Guattari passou uma temporada no hospital como estudante e analista. Barthes sofria de tuberculose e “passou grande parte da Segunda Guerra Mundial em sanatórios”, onde, escreve Eakin, “foi submetido a tratamentos que pareciam tão terríveis quanto a sua doença”. Citando a biógrafa de Barthes, Tiphaine Samoyault, Eakin descreve um “tratamento deitado” de três meses que exigia que Barthes “reclinasse acima da horizontal durante 18/24 horas, com os membros inferiores elevados acima do peito e da cabeça, dificultando ainda mais a leitura”. Deleuze, outro paciente com tuberculose, teve seus pulmões removidos em 1968.
Mas talvez para os franceses não exista instituição educacional melhor do que a escola, onde passam a maior parte da vida. Quase todos se lembram do vestibular e da obtenção do certificado, chamado vestibular. concordar e síntesecomo desafios formativos e aterrorizantes. Derrida falhou concordar duas vezes antes de entrar na École Normale; Deleuze nunca foi aprovado e, em vez disso, estudou na Sorbonne. Lévi-Strauss passou horas antes síntese ficou gravemente doente devido a um remédio que um amigo da família lhe deu para os nervos. (“Morfina? Cocaína?” escreve Eakin. “Ele nunca soube de nada, exatamente.”) É sugerido que Barthes, o mais vivaz do grupo, foi impedido de frequentar a École Normale devido à sua tuberculose. Talvez o tratamento reclinado, por mais desconfortável que seja, seja menos doloroso que o da École.
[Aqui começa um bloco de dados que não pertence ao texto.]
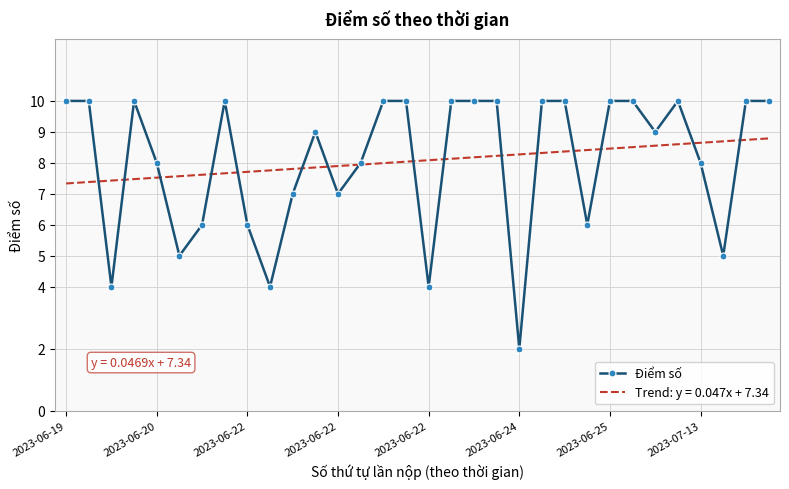

Which series has the widest spread of values?

Điểm số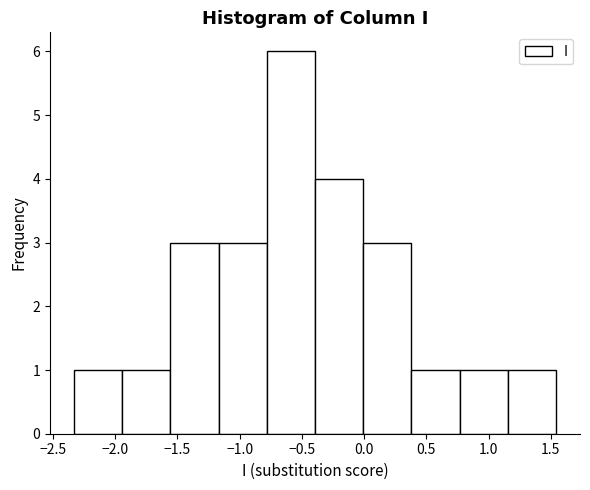

Reading left to right, list every bar in this chart as the range it spans on the x-axis followed by its height. Neither the bar edges nor the heights are printed on the chart, so give them approximately, as read against the axes.

-2.35 to -1.95: 1
-1.95 to -1.55: 1
-1.55 to -1.15: 3
-1.15 to -0.80: 3
-0.80 to -0.40: 6
-0.40 to 0.00: 4
0.00 to 0.40: 3
0.40 to 0.75: 1
0.75 to 1.15: 1
1.15 to 1.55: 1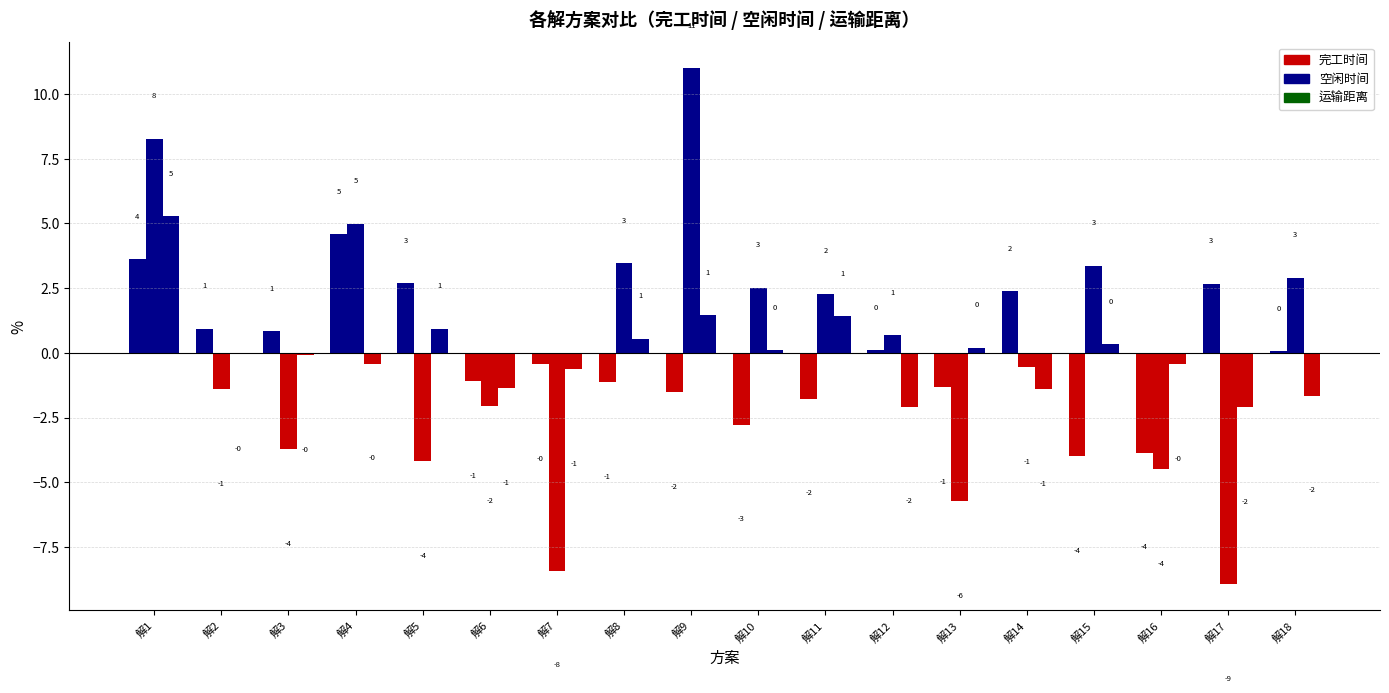

True or false: the data shows -1.6 at 解6.

False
Eakin descreve os dois anos de Derrida como aluno interno em uma turma preparatória para a faculdade. concordar como uma horrível combinação de prisão, escola e sanatório, cheia de uniformes cinzentos, dormitórios semelhantes a quartéis, chuveiros frios e rações alimentares escassas e nojentas. Segundo o biógrafo Benoît Peeters, Derrida estava “à beira da morte” devido à loucura ali. Mas foi então que aconteceu a sua memória mais dolorosa da escola: em 1942, aos 12 anos, Derrida, que tinha crescido na Argélia, foi expulso da escola por ser judeu e não foi autorizado a regressar até Argel ser libertada pelos Aliados. “A ferida é de um tipo diferente”, disse Derrida, “e nunca cicatriza”.
Estas experiências institucionais marcaram a obra francesa. Eakin encontra os seus vestígios na repetida insistência de Althusser de que, como ela diz, “os seres humanos não são responsáveis pelas suas ações ou mesmo pelos seus pensamentos”. Elas são evidentes nos escritos de Foucault sobre a função normalizadora das instituições e nos escritos de Deleuze e Guattari sobre a esquizofrenia. E são visíveis, sugere ela, na preocupação de Derrida com binários, como dentro/fora ou centro/margem, e na atenção que presta aos seus termos não privilegiados.
Eles também oferecem uma razão para o apelo duradouro da teoria aos estudantes universitários: como muitos franceses, a maioria deles nunca frequentou a escola. As forças de normalização, contenção, repressão e avaliação são constantes nas suas vidas. Tanto quanto eles percebem – até onde eles o vivenciaram – realmente não existe exterior. A imagem que a teoria apresenta reflete o mundo como eles o conhecem.
Após a faculdade, Eakin obteve o título de mestre em literatura comparada pela École Normale e começou a fazer doutorado. programa em inglês, mas ela desistiu no meio do caminho. Ela “fez muita pesquisa teórica”, escreveu ela, e fugiu da academia para seguir o jornalismo. Em maio de 1996, pouco depois de ingressar na equipe da Francêsuma pequena revista sobre a vida acadêmica, publicou uma história chocante de um professor de física da NYU chamado Alan Sokal. Sokal enviou um artigo satírico cheio de jargões para uma revista de filosofia Texto socialisso foi aceito. Quando ele revelou a farsa, conhecida como farsa de Sokal, os críticos da teoria ficaram surpresos. Este episódio pareceu cristalizar um afastamento mais amplo da teoria, com um consenso crescente de que se tratava de pura farsa.